Maria: Praticamente todas as maiores cidades européias de cada país tem festas fixas nessa linha, e mais um monte de eventos e festivais também. Em Belgrado, na Sérvia, estávamos presentes na primeira festa de balkan beats nos bálcans, realizada por um duo eletrônico de Belgrado chamado Shazalakazoo. Foi mágico! É engraçado isso: apesar da música dos Bálcãs ser sucesso na Europa Ocidental, o pessoal da Sérvia e do resto da Europa Oriental não faz idéia da febre que a música deles, remixada e relida, é nos outros países.
Quantas pessoas foram às festas em cada noite?
Maria: Na primeira Go East tivemos 400 pessoas. Na segunda, onde usamos apenas metade do espaço da primeira, tivemos 300 – num dia de chuva torrencial aqui no Rio. Na Ciganomania, tivemos cerca de 350 pessoas em cada edição, também utilizando metade do espaço da Go East. Batemos o recorde de lotação da casa, que já tinha sido estabelecido por nós mesmos, com a segunda Go East.
O que os artistas e DJs acham da emergência de uma cena bálcan no Rio de Janeiro?
Maria: Eles acham fenomenal. Muitos deles, que já tinham um contato grande com a cultura musical daqui – o Kosta e principalmente Eugene e Killo Killo – acham que realmente tem tudo a ver. Que o Brasil é um país que tem potencial pra fazer dessa cena algo muito expressivo, por causa da semelhança do povo, de alguns tipos de música e tudo o mais. O MC Killo Killo, por exemplo, toca numa bateria de samba em Novi Sad, na Sérvia, chamada sambaNSa (o NS maíusculos são de Novi Sad). Lá eles são um sucesso, são dezenas de milhares de pessoas em cada show. Já o Kosta iniciou em Köln, recentemente, uma festa nova só de música de países lusofônicos (Brasil, Portugal, Angola e por aí vai). Eugene volta e meia se apresenta com um grupo de batucada no Bulgarian bar, em New York City. É legal porque essa troca, entre os músicos de lá em contato com a música daqui, gera um quê a mais na cena que está surgindo no Brasil, que a diferencia de tudo o que existe na Europa até agora. É um passo além do que a cena bálcan/ Leste Europeu alcançou na Europa.
Eles curtem tocar aqui?
Maria: Muito! Quem não curte? Todo mundo quer vir, mandam e-mails pedindo e tal.

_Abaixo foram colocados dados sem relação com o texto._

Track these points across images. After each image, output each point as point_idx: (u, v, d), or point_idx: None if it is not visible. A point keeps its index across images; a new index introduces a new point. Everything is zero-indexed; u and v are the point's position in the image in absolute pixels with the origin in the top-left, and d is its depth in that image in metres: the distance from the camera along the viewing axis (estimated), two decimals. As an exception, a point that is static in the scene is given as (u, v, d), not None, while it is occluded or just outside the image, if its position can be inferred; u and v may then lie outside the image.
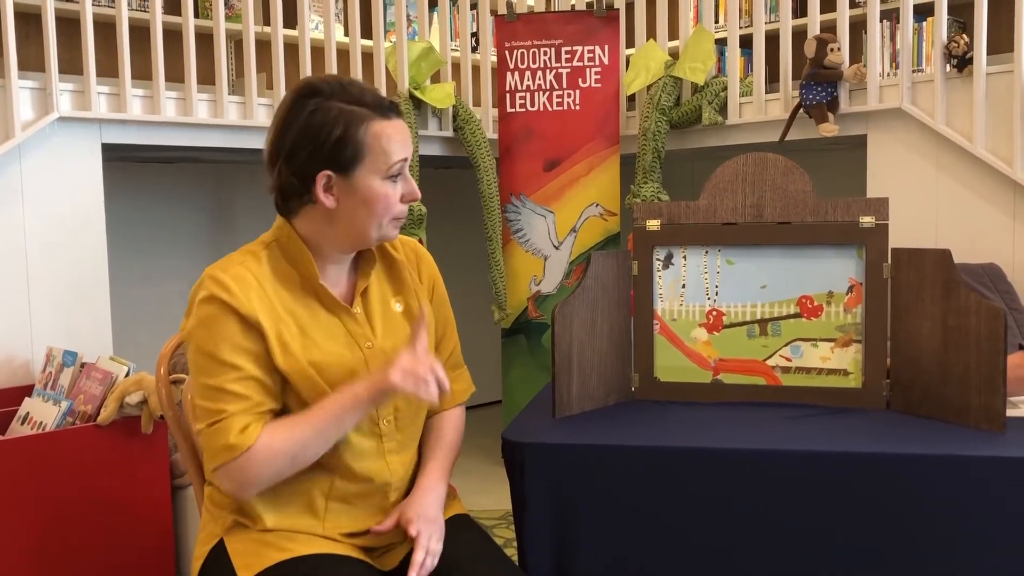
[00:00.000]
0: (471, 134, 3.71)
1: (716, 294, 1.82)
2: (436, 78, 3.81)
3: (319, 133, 1.35)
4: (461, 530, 1.53)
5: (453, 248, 4.60)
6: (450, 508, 1.58)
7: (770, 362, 1.80)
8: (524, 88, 3.78)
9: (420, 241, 3.51)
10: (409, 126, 3.50)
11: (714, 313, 1.82)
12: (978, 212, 2.97)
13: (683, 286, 1.83)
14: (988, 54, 2.95)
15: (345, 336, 1.44)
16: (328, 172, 1.36)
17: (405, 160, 1.40)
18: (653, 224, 1.83)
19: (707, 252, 1.82)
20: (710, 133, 3.61)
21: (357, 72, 3.45)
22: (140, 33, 3.49)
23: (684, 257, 1.83)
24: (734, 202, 1.79)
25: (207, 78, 3.61)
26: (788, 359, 1.79)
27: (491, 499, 3.44)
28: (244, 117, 3.17)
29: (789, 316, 1.79)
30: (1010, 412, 1.59)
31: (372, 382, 1.36)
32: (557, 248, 3.80)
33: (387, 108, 1.39)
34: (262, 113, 3.21)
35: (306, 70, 3.33)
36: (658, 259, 1.84)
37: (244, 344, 1.34)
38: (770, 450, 1.47)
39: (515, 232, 3.84)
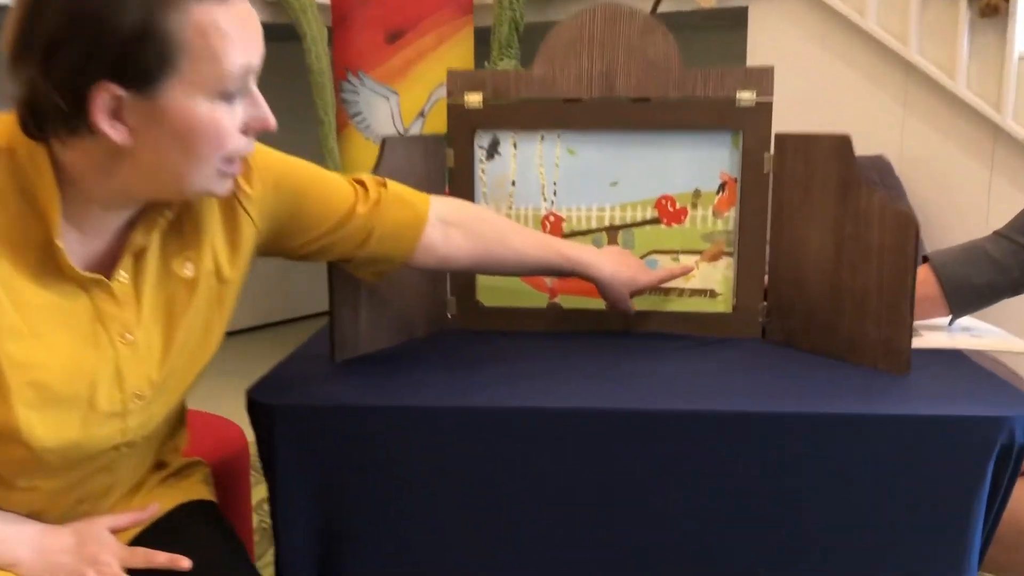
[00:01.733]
0: (295, -4, 3.12)
1: (554, 194, 1.40)
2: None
3: (99, 21, 0.80)
4: (193, 524, 1.11)
5: (278, 134, 3.97)
6: (186, 490, 1.15)
7: (621, 281, 1.40)
8: (360, -57, 3.20)
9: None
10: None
11: (552, 219, 1.41)
12: (867, 99, 2.64)
13: (513, 183, 1.40)
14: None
15: (89, 323, 0.93)
16: (115, 87, 0.82)
17: (248, 69, 0.89)
18: (473, 99, 1.38)
19: (543, 138, 1.38)
20: (574, 1, 3.14)
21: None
22: None
23: (514, 145, 1.39)
24: (578, 70, 1.35)
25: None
26: (643, 277, 1.40)
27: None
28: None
29: (645, 222, 1.39)
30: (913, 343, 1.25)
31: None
32: (402, 135, 3.30)
33: None
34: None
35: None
36: (480, 147, 1.40)
37: None
38: (597, 409, 1.09)
39: (352, 116, 3.31)
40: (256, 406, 1.12)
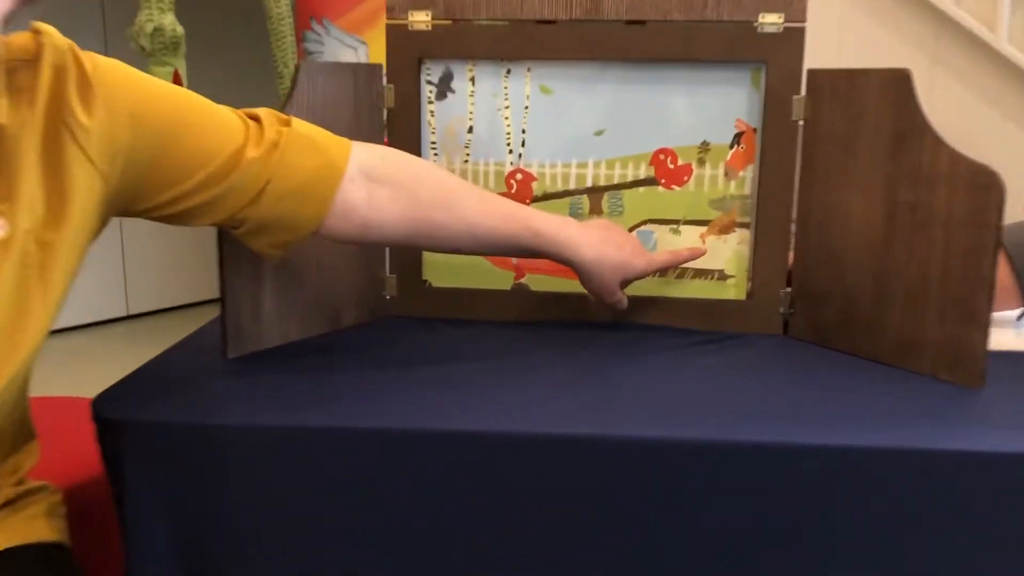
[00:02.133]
0: (250, -69, 2.78)
1: (522, 145, 1.09)
2: None
3: None
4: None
5: (228, 88, 3.58)
6: (18, 529, 0.85)
7: (606, 257, 1.10)
8: None
9: (176, 73, 2.63)
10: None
11: (519, 176, 1.10)
12: (891, 54, 2.34)
13: (470, 130, 1.10)
14: None
15: None
16: None
17: None
18: (419, 18, 1.06)
19: (509, 72, 1.08)
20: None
21: None
22: None
23: (472, 80, 1.09)
24: (553, -16, 1.04)
25: None
26: (634, 253, 1.10)
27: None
28: None
29: (637, 183, 1.09)
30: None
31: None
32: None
33: None
34: None
35: None
36: (429, 82, 1.09)
37: None
38: (564, 435, 0.79)
39: (316, 69, 2.98)
40: (103, 422, 0.82)
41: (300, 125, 0.88)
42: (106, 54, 0.80)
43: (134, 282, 3.79)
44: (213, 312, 1.01)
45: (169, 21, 2.57)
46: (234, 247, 0.93)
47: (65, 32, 0.77)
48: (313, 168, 0.87)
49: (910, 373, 0.93)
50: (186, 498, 0.80)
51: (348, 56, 2.96)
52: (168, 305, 3.92)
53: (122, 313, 3.79)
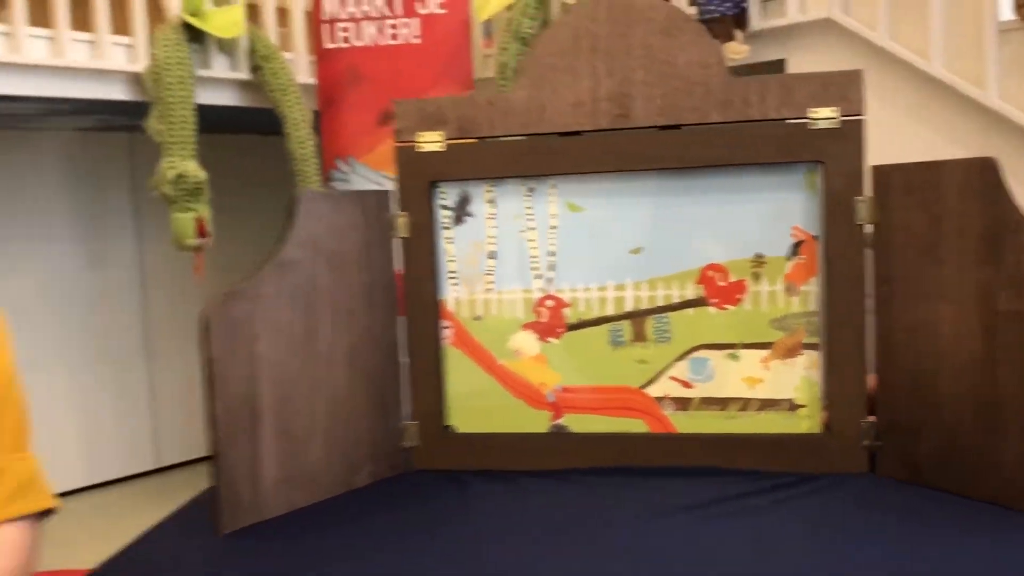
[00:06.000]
0: (273, 75, 2.81)
1: (551, 269, 0.97)
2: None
3: None
4: None
5: (251, 233, 3.51)
6: None
7: (653, 391, 0.96)
8: (347, 16, 2.93)
9: (200, 221, 2.58)
10: (182, 64, 2.56)
11: (549, 303, 0.98)
12: (941, 154, 2.22)
13: (491, 256, 0.98)
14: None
15: None
16: None
17: None
18: (430, 139, 0.97)
19: (532, 190, 0.97)
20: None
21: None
22: None
23: (491, 201, 0.98)
24: (576, 91, 0.94)
25: None
26: (687, 384, 0.96)
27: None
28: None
29: (685, 304, 0.95)
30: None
31: None
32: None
33: None
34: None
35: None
36: (445, 206, 0.99)
37: None
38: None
39: (342, 206, 2.94)
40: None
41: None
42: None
43: (165, 433, 3.69)
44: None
45: (192, 167, 2.55)
46: (228, 404, 0.80)
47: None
48: None
49: (1037, 517, 0.77)
50: None
51: (374, 192, 2.92)
52: (200, 455, 3.80)
53: (153, 466, 3.67)
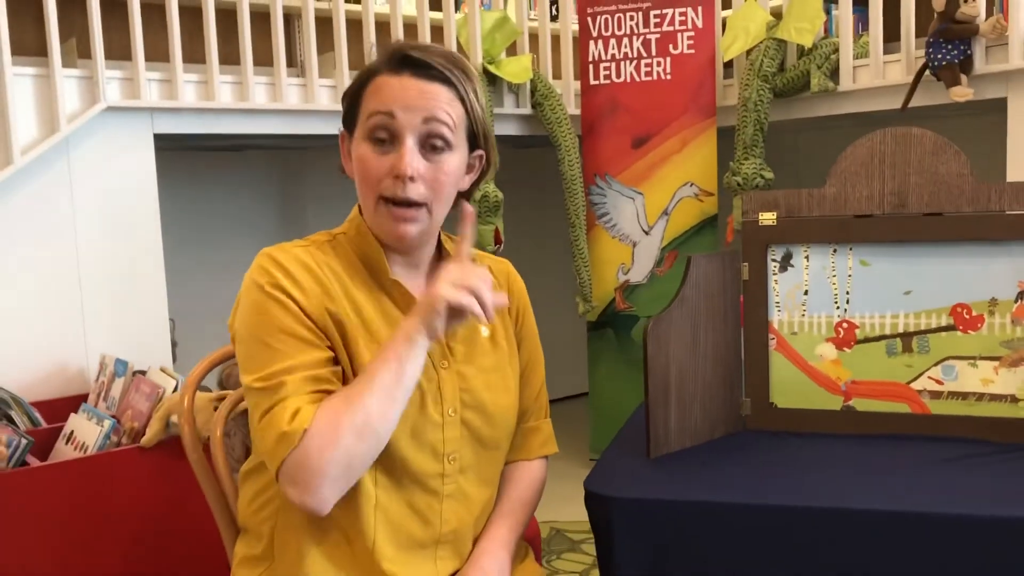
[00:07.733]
0: (551, 110, 3.41)
1: (847, 302, 1.49)
2: (512, 51, 3.52)
3: (346, 92, 1.21)
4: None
5: (534, 235, 4.28)
6: (522, 571, 1.31)
7: (915, 385, 1.46)
8: (609, 58, 3.46)
9: (496, 231, 3.24)
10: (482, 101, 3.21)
11: (845, 325, 1.49)
12: None
13: (805, 293, 1.51)
14: None
15: None
16: (344, 130, 1.21)
17: (389, 115, 1.12)
18: (767, 218, 1.50)
19: (835, 251, 1.48)
20: (819, 101, 3.22)
21: (426, 47, 3.17)
22: (191, 13, 3.25)
23: (806, 257, 1.50)
24: (869, 189, 1.45)
25: (264, 59, 3.36)
26: (939, 382, 1.45)
27: (580, 509, 3.16)
28: (305, 101, 2.94)
29: (940, 329, 1.44)
30: None
31: (418, 306, 1.10)
32: (647, 233, 3.47)
33: (398, 62, 1.13)
34: (324, 96, 2.97)
35: (370, 48, 3.08)
36: (774, 260, 1.52)
37: (299, 331, 1.11)
38: (913, 513, 1.15)
39: (600, 216, 3.53)
40: (593, 497, 1.28)
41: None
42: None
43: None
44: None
45: (492, 188, 3.20)
46: (660, 388, 1.37)
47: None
48: None
49: None
50: (659, 556, 1.23)
51: (627, 204, 3.48)
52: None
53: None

Nara: Eles amam tocar aqui. Temos um público incrivelmente aberto e participante. Pessoas nas festas vão caracterizadas com figurinos, gritam e cantam os refrões sem saber o que significam. Dançam dança-do-ventre e um abraça o outro sem nem se conhecer. A energia é maravilhosa. Além do mais, o pessoal do Leste possui uma forte identificação com a cultura brasileira. Eles vêem o Brasil como um paraíso distante.

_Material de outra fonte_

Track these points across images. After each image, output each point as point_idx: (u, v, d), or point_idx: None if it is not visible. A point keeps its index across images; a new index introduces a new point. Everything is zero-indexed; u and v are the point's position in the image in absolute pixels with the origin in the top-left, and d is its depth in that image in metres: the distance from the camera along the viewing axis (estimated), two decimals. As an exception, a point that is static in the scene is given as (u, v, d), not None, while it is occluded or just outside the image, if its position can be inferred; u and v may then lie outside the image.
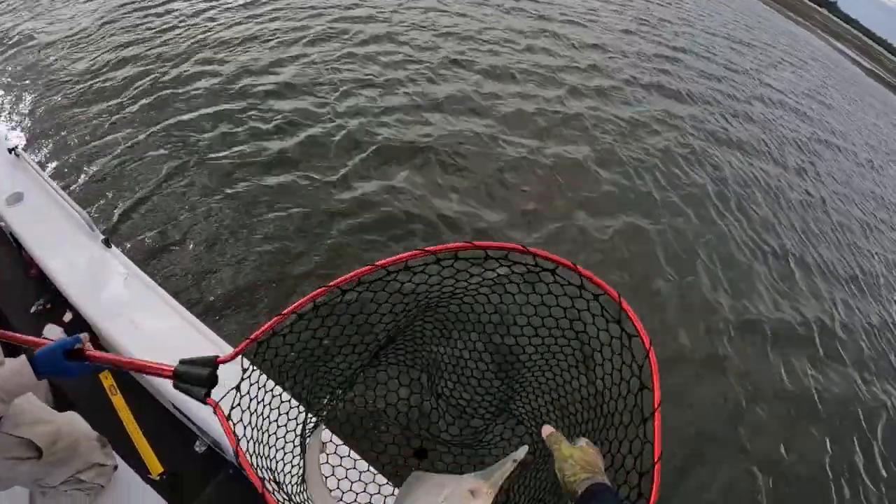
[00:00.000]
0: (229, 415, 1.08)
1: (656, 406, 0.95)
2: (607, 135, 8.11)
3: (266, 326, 1.12)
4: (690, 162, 8.31)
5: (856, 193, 10.76)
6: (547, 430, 1.11)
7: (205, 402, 1.10)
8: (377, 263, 1.13)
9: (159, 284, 2.43)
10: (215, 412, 1.07)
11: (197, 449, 2.05)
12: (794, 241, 7.56)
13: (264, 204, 4.80)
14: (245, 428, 1.13)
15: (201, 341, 2.23)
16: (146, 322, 2.27)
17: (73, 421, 1.82)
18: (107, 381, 2.34)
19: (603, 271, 5.19)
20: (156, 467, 1.99)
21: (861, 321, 6.60)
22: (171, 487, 1.92)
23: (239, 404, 1.12)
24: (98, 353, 1.28)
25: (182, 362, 1.16)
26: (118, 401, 2.25)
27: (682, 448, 3.97)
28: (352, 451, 1.79)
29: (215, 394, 1.12)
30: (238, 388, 1.14)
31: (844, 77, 27.60)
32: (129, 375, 2.27)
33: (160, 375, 1.16)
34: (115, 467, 1.92)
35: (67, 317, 2.62)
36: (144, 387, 2.20)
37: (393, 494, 1.62)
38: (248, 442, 1.11)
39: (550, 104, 8.49)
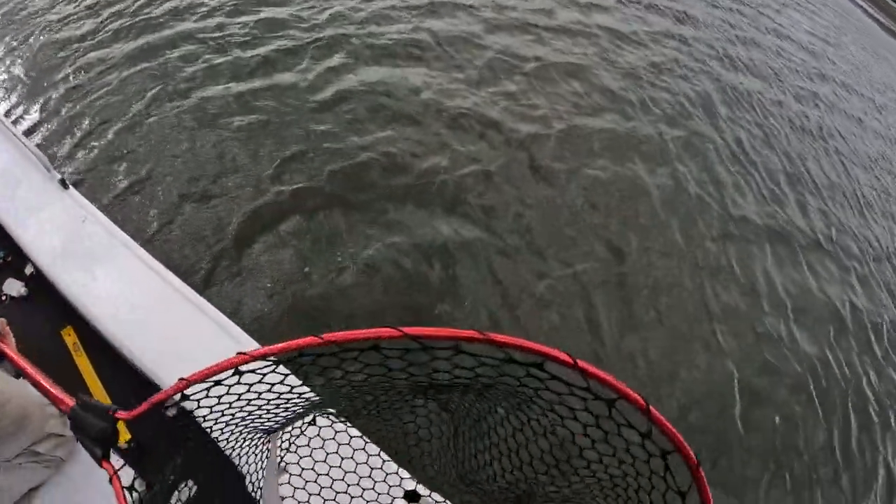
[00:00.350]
0: (132, 485, 0.87)
1: None
2: (596, 46, 7.81)
3: (171, 390, 0.87)
4: (682, 76, 8.07)
5: (855, 127, 10.51)
6: None
7: (101, 466, 0.91)
8: (327, 338, 0.72)
9: (120, 226, 2.25)
10: (111, 482, 0.86)
11: (167, 413, 1.87)
12: (785, 159, 7.45)
13: (233, 121, 4.48)
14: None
15: (171, 295, 2.05)
16: (108, 275, 2.11)
17: (28, 387, 1.63)
18: (69, 338, 2.12)
19: (582, 171, 5.10)
20: (123, 434, 1.80)
21: (848, 234, 6.62)
22: (139, 456, 1.73)
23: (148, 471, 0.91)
24: (11, 354, 1.17)
25: (79, 403, 0.95)
26: (82, 361, 2.04)
27: (660, 349, 3.99)
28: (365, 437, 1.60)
29: None
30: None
31: (858, 27, 26.48)
32: (94, 332, 2.06)
33: (57, 407, 0.98)
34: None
35: (29, 269, 2.38)
36: (111, 345, 1.99)
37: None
38: None
39: (538, 16, 8.07)
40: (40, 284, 2.23)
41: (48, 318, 2.15)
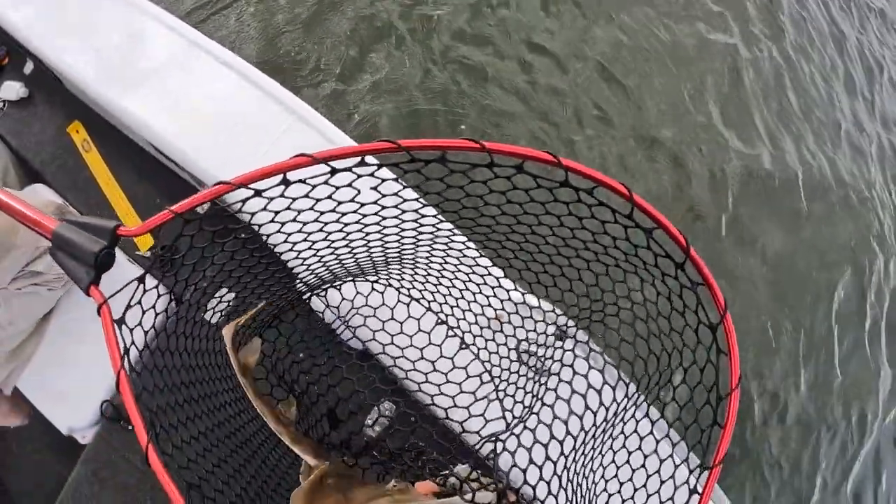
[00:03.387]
0: (122, 318, 0.66)
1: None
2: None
3: (204, 195, 0.63)
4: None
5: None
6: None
7: (87, 293, 0.70)
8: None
9: None
10: (99, 313, 0.65)
11: (199, 210, 1.46)
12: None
13: None
14: (147, 342, 0.72)
15: (210, 64, 1.63)
16: (116, 47, 1.68)
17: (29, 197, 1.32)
18: (78, 135, 1.74)
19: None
20: (145, 241, 1.43)
21: None
22: (167, 263, 1.36)
23: (140, 303, 0.71)
24: None
25: (69, 222, 0.73)
26: (93, 158, 1.65)
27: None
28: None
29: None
30: (143, 279, 0.70)
31: None
32: (108, 124, 1.63)
33: (38, 232, 0.76)
34: None
35: (28, 67, 1.97)
36: (131, 138, 1.58)
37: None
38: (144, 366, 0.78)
39: None
40: (42, 80, 1.81)
41: (52, 116, 1.76)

O que eles fazem aqui quando não estão tocando?
Maria: Pesquisam! Acho que o ponto em comum de todos os que já vieram é que todos pesquisam muito sobre a música local enquanto estão aqui. E claro, curtem a noite na cidade, vão a festas, shows, bares, praia… e comem muito, hahaha. Todo mundo ama comida brasileira!

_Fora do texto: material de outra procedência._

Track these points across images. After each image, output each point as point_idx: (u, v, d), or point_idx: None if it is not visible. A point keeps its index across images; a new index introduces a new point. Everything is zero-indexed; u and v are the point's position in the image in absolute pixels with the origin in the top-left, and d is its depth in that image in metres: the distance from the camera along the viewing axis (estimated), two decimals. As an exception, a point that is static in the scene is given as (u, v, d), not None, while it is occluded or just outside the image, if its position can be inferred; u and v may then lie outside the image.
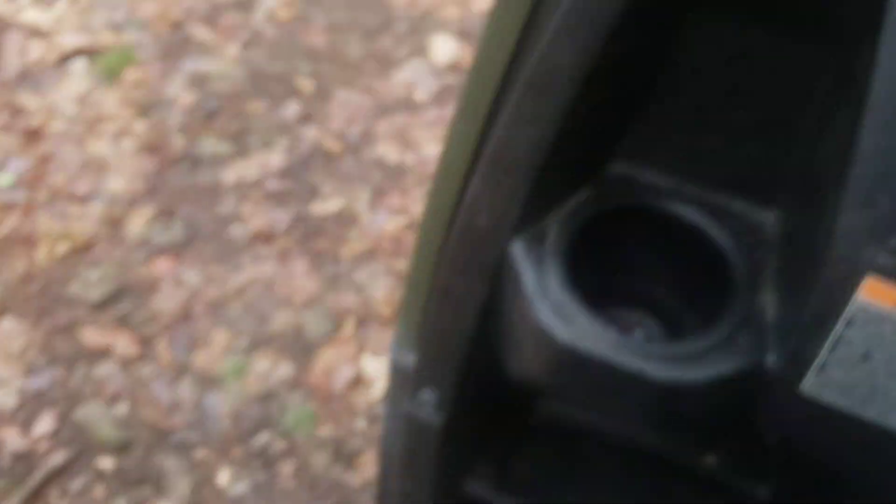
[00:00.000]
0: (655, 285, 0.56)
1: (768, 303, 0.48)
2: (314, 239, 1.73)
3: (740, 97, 0.48)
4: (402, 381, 0.64)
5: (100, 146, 1.81)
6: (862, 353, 0.42)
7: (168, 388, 1.51)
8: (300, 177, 1.82)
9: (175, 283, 1.64)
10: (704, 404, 0.49)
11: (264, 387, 1.53)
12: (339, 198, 1.79)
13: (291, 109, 1.93)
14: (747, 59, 0.46)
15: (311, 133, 1.88)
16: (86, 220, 1.69)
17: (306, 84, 1.98)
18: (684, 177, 0.52)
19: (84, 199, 1.73)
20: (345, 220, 1.76)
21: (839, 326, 0.42)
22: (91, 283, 1.62)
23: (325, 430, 1.48)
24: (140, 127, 1.85)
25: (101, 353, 1.53)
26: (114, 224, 1.70)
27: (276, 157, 1.84)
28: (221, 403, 1.51)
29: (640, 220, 0.52)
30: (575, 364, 0.48)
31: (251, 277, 1.67)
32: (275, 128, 1.89)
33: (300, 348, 1.58)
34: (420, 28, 2.11)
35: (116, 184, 1.76)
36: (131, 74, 1.94)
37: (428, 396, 0.59)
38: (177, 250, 1.69)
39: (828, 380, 0.43)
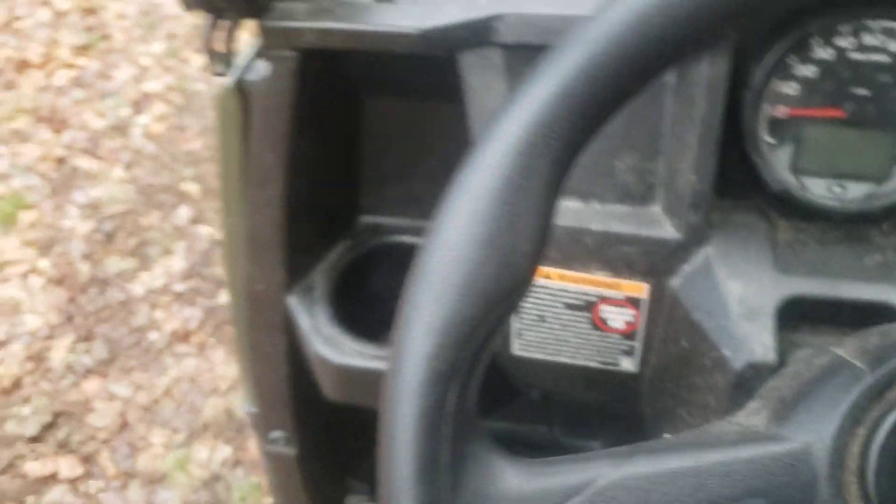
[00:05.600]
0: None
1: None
2: (227, 327, 1.85)
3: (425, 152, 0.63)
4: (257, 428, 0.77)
5: (9, 289, 1.91)
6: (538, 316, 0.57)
7: (118, 497, 1.60)
8: (203, 273, 1.94)
9: (107, 399, 1.75)
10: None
11: (208, 472, 1.64)
12: (243, 284, 1.91)
13: (183, 214, 2.06)
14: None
15: (205, 231, 2.01)
16: (9, 362, 1.79)
17: (192, 188, 2.11)
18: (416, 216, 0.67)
19: (4, 343, 1.82)
20: (252, 302, 1.88)
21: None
22: (25, 418, 1.71)
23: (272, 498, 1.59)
24: (44, 263, 1.96)
25: (47, 481, 1.62)
26: (37, 359, 1.80)
27: (177, 262, 1.96)
28: (171, 498, 1.60)
29: (390, 255, 0.67)
30: (352, 380, 0.62)
31: (176, 376, 1.78)
32: (171, 235, 2.02)
33: (234, 429, 1.69)
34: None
35: (33, 321, 1.86)
36: (26, 217, 2.05)
37: (276, 435, 0.73)
38: (102, 368, 1.80)
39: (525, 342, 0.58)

Nara: A praia é o lugar preferido deles. Também curtem muito ver a cena local, cada um com seu tipo preferido. O Kostov é completamente apaixonado pelo funk carioca, o Eugene fica hipnotizado com forró e o Killo Killo deixa escapar um grande sorriso quando ouve os primeiros batuques de samba. Todos curtem muito a nossa cachaça; e a gente pede pra eles trazerem Rakjia em suas malas.